M. White a précisé que les perspectives continuaient d’être bonnes pour la Banque — une des raisons pour lesquelles elle a été capable de réduire la quantité d’argent mise de côté pour parer les mauvaises créances. Les provisions pour pertes sur prêts ont totalisé 432 millions au plus récent trimestre, une somme en hausse par rapport à celle de 253 millions de la même période l’an dernier, mais en baisse par rapport à celle de près de 1,1 milliard comptabilisée au troisième trimestre.

La Banque de Montréal a l’intention de se montrer disciplinée dans la gestion de ses dépenses et dans ses efforts pour améliorer l’efficacité de ses activités, a ajouté M. White. « Même si nous nous attendons à ce que la croissance des revenus dans certaines parties de nos activités reste limitée à court terme, nous restons engagés vis-à-vis de nos objectifs financiers à moyen terme », a-t-il affirmé.

La Banque, a ajouté M. White, a déjà raffermi son positionnement concurrentiel et celui de ses capitaux, et a déterminé des occasions de croissance avec la reprise des investissements des entreprises et des dépenses des consommateurs, et que le monde s’améliore dans la gestion de la COVID-19. « En regardant vers 2021, même si la trajectoire de la pandémie et de la reprise économique reste incertaine, nous savons maintenant que des vaccins seront disponibles assez bientôt, et il y a de bonnes raisons de se montrer optimistes quant à une accélération de la reprise économique alors que 2021 progressera. »

Recul à la Scotia

La Banque Scotia a pour sa part essuyé des reculs de ses bénéfices nets et ajustés entre les exercices financiers 2019 et 2020, tant au quatrième trimestre que pour l’ensemble de l’année.

Au dernier trimestre, le bénéfice net est passé en un an de 2,31 milliards à 1,9 milliard, ou de 1,73 $ à 1,42 $ par action diluée.
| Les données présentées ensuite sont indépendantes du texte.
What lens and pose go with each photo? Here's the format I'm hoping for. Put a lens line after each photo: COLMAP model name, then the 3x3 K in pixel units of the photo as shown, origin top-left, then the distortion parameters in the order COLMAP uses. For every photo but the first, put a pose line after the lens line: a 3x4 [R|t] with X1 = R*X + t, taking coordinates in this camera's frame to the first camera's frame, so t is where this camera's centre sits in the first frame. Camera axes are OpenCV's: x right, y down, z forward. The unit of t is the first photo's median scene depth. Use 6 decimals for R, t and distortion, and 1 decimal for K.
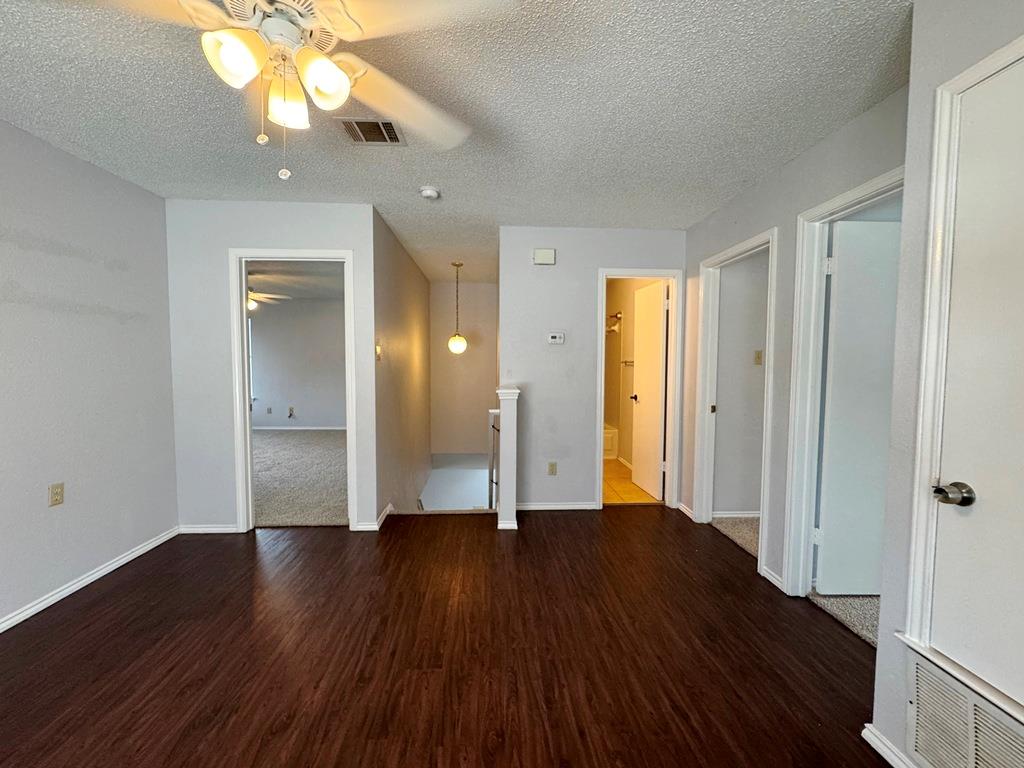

Le bénéfice ajusté a quant à lui reculé de 2,4 milliards à 1,94 milliard, ou de 1,82 $ à 1,45 $ par action diluée. Pour l’ensemble de l’exercice 2020, le bénéfice net de la Banque Scotia s’est élevé à 6,85 milliards, alors qu’il avait été un an plus tôt de 8,8 milliards.

Brian Porter, président et chef de la direction de la Banque Scotia, a toutefois observé que les résultats se sont améliorés au quatrième trimestre, permettant à l’institution de terminer l’exercice sur une bonne note.

Le bénéfice ajusté dégagé en 2020 par le Réseau canadien a subi les conséquences défavorables de la dotation élevée au compte de correction de valeur pour pertes sur créances attribuable à la crise de la COVID-19.